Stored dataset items
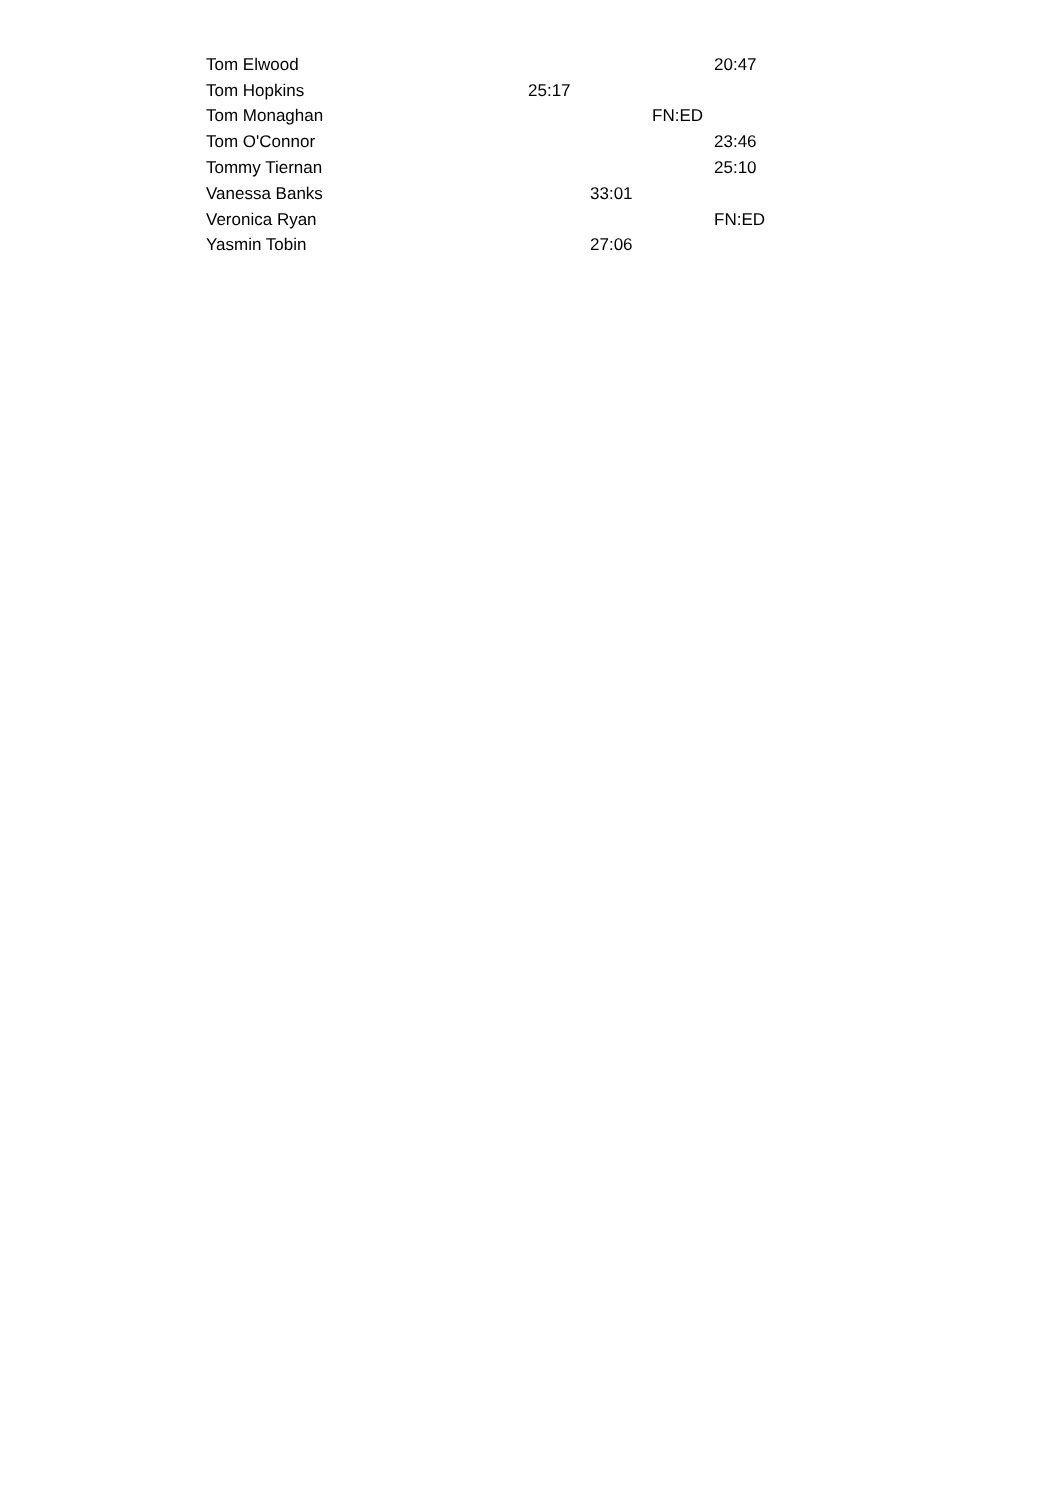| Tom Elwood | | | | 20:47 |
| Tom Hopkins | 25:17 | | | |
| Tom Monaghan | | | FN:ED | |
| Tom O'Connor | | | | 23:46 |
| Tommy Tiernan | | | | 25:10 |
| Vanessa Banks | | 33:01 | | |
| Veronica Ryan | | | | FN:ED |
| Yasmin Tobin | | 27:06 | | |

What is being asked = Because the pictures are not wanted, retype only the text of every record, exactly as given.

Your response =
| Tom Elwood | | | | 20:47 |
| Tom Hopkins | 25:17 | | | |
| Tom Monaghan | | | FN:ED | |
| Tom O'Connor | | | | 23:46 |
| Tommy Tiernan | | | | 25:10 |
| Vanessa Banks | | 33:01 | | |
| Veronica Ryan | | | | FN:ED |
| Yasmin Tobin | | 27:06 | | |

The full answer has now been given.